Ansoff (2019) wrote that organisations' response to changes in their environment primarily consists of marketing strategy and innovation strategy, a combination he called strategic thrust. Kaplan and Norton (1996, 2001, 2004, 2006) always included innovation as a building block of organisation's overall strategy, be it business or a corporate:
Innovation strategy differs from other strategies by acknowledging that it handles issues characterised by high uncertainty, which require much shorter* feedback loops and governance conductive to rapid adjustment of agreed upon policies and actions.

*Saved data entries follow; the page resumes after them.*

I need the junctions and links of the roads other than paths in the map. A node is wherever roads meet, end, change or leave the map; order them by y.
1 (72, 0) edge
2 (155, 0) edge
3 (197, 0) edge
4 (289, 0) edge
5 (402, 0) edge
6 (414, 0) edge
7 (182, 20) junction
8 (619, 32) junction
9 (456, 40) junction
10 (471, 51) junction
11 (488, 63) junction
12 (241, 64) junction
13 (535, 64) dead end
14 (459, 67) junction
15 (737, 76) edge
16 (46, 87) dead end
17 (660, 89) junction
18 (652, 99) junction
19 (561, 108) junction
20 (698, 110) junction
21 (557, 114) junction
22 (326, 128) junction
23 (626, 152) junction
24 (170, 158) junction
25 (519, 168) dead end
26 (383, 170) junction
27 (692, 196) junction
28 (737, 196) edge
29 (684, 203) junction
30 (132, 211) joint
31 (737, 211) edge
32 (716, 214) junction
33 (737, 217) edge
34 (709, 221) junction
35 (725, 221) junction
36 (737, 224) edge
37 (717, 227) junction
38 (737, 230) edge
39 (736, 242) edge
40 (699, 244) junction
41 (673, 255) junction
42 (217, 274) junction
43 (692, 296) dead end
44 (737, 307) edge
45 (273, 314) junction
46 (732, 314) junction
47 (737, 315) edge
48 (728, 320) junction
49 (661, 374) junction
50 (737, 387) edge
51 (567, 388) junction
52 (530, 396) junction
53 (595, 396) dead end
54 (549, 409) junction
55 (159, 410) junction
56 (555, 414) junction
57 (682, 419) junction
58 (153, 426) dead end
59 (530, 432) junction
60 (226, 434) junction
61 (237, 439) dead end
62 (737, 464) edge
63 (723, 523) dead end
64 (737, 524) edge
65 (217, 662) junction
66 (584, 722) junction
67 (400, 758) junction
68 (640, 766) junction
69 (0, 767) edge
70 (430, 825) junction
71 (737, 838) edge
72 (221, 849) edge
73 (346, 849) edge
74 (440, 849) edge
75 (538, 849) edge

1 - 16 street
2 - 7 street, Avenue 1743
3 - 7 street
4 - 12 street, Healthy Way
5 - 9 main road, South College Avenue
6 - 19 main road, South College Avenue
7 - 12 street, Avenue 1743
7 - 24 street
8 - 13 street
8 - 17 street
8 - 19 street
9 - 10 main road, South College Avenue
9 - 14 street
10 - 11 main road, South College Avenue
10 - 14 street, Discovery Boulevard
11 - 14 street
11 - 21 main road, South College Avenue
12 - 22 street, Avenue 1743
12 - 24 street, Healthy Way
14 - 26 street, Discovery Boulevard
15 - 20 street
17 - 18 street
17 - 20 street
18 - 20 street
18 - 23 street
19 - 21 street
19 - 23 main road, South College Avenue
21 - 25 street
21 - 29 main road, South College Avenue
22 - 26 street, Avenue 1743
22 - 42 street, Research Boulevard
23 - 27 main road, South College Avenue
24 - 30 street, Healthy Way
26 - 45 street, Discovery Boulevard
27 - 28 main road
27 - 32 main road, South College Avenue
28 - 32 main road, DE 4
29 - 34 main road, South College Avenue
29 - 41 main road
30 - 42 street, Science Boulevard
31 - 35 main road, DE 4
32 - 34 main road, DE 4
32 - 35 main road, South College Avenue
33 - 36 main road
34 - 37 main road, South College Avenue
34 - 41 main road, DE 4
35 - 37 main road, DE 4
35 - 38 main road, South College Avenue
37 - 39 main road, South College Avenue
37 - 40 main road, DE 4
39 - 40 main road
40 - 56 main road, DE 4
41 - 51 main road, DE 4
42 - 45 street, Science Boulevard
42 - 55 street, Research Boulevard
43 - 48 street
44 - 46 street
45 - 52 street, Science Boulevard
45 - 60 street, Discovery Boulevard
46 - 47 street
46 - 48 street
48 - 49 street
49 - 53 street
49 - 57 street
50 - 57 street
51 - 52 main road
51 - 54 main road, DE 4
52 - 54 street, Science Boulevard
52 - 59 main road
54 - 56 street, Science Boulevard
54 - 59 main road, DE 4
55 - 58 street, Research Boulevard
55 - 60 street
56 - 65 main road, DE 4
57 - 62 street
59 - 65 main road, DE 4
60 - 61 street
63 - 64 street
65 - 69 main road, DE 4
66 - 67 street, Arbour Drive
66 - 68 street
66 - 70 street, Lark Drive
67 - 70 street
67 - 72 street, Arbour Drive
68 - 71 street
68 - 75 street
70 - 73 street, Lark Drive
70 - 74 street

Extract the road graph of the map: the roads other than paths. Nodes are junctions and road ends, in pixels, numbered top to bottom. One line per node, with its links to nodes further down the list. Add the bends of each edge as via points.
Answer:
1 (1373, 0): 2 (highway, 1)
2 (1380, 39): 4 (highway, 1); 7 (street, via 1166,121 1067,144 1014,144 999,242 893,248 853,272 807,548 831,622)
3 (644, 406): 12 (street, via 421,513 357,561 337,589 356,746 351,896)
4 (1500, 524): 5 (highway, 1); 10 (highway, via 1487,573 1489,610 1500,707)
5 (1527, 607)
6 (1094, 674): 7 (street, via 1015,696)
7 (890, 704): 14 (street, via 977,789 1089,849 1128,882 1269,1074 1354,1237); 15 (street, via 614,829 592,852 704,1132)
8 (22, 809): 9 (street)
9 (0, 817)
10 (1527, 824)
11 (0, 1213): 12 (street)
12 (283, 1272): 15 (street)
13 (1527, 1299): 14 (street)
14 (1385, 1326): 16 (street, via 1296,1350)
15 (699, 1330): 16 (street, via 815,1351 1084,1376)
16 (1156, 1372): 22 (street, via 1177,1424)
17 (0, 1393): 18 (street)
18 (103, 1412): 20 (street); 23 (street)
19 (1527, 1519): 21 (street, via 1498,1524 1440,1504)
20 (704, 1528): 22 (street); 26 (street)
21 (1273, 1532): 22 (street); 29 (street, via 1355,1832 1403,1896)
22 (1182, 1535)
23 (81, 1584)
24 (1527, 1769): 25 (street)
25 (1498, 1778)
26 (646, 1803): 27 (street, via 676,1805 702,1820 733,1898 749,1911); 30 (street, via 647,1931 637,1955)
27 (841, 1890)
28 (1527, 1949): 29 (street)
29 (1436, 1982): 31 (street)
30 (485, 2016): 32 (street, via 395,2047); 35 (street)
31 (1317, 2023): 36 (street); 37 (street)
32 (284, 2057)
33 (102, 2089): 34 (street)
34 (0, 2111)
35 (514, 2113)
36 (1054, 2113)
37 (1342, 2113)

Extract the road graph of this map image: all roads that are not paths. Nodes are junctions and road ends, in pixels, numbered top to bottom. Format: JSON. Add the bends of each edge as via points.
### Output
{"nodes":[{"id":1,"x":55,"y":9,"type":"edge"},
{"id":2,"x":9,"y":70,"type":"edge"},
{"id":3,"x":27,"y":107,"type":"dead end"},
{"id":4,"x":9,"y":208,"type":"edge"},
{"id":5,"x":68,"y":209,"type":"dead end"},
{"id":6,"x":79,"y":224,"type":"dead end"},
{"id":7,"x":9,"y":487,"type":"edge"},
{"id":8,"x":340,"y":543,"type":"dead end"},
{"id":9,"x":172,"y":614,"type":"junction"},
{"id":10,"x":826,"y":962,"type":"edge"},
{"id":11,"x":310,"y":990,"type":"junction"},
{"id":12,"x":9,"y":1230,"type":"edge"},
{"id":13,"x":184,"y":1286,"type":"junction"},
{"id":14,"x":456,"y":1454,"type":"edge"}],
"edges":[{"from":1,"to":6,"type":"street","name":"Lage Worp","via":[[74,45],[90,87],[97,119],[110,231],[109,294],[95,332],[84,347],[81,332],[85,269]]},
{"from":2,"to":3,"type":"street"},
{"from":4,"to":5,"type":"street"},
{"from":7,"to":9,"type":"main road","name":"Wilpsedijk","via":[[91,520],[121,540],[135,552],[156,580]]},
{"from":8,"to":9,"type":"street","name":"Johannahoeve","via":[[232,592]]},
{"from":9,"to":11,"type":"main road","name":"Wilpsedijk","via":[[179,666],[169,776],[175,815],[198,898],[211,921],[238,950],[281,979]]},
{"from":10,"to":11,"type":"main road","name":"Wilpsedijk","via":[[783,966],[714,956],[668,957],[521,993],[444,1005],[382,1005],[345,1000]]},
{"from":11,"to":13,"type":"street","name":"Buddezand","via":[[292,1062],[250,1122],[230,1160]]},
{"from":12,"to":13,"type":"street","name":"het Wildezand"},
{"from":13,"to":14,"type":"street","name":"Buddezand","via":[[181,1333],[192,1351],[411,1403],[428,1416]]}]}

*Shorter as in terms of months and weeks, not as in "we will revisit it three years from now, when we hire someone to hold a two day strategic planning workshop."
Who is innovation strategy for?
If you are not a large organisation you most likely do not need a separate innovation strategy. Make it a part of your business strategy, and include it in your agenda, but do not spend resources on maintaining a separate strategy.
If you are a large organisation you most likely can benefit from innovation strategy at the corporate and business level, especially if you are burning money on unrelated innovation initiatives.
There is a correlation between size and complexity of organisation and the number of different strategies it has.
A startup or smaller SME can function perfectly fine with a single business strategy, which will most often consist of product and marketing strategy.
Large organisations – as in more than one business unit – have the most to gain from multiple strategies, as it helps them focus and orchestrate their efforts across the group.
In their context, corporate strategy applies to the whole enterprise or group, while business strategy describes offerings and markets of individual business units within the organisation.
Ultimately, I agree with Pisano's (2015) argument that defining innovation strategy is the job of the most senior leaders, as they are the only ones who can orchestrate it across the whole organisation.
Andrews, K. R. (1987). The concept of corporate strategy (3rd ed). Irwin.
Ansoff, H. I., Kipley, D., Lewis, A., Helm-Stevens, R., & Ansoff, R. (2019). Implanting strategic management (3rd ed.). Springer.
Bungay, S. (2011). The art of action: How leaders close the gaps between plans, actions, and results (1st ed). Nicholas Brealey Pub.
Jarillo, J. C. (2003). Strategic logic. Palgrave Macmillan.
Kaplan, R. S., & Norton, D. P. (1996). The balanced scorecard: Translating strategy into action. Harvard Business School Press.
Kaplan, R. S., & Norton, D. P. (2001). The strategy-focused organization: How balanced scorecard companies thrive in the new business environment. Harvard Business School Press.
Kaplan, R. S., & Norton, D. P. (2004). Strategy maps: Converting intangible assets into tangible outcomes. Harvard Business School Press.
Kaplan, R. S., & Norton, D. P. (2006). Alignment: Using the balanced scorecard to create corporate synergies. Harvard Business School Press.
Pisano, G. P. (2015). You need an innovation strategy. Harvard Business Review, 93(6), 44–54.
Rumelt, R. P. (2011). Good strategy, bad strategy: The difference and why it matters (1st ed). Crown Business.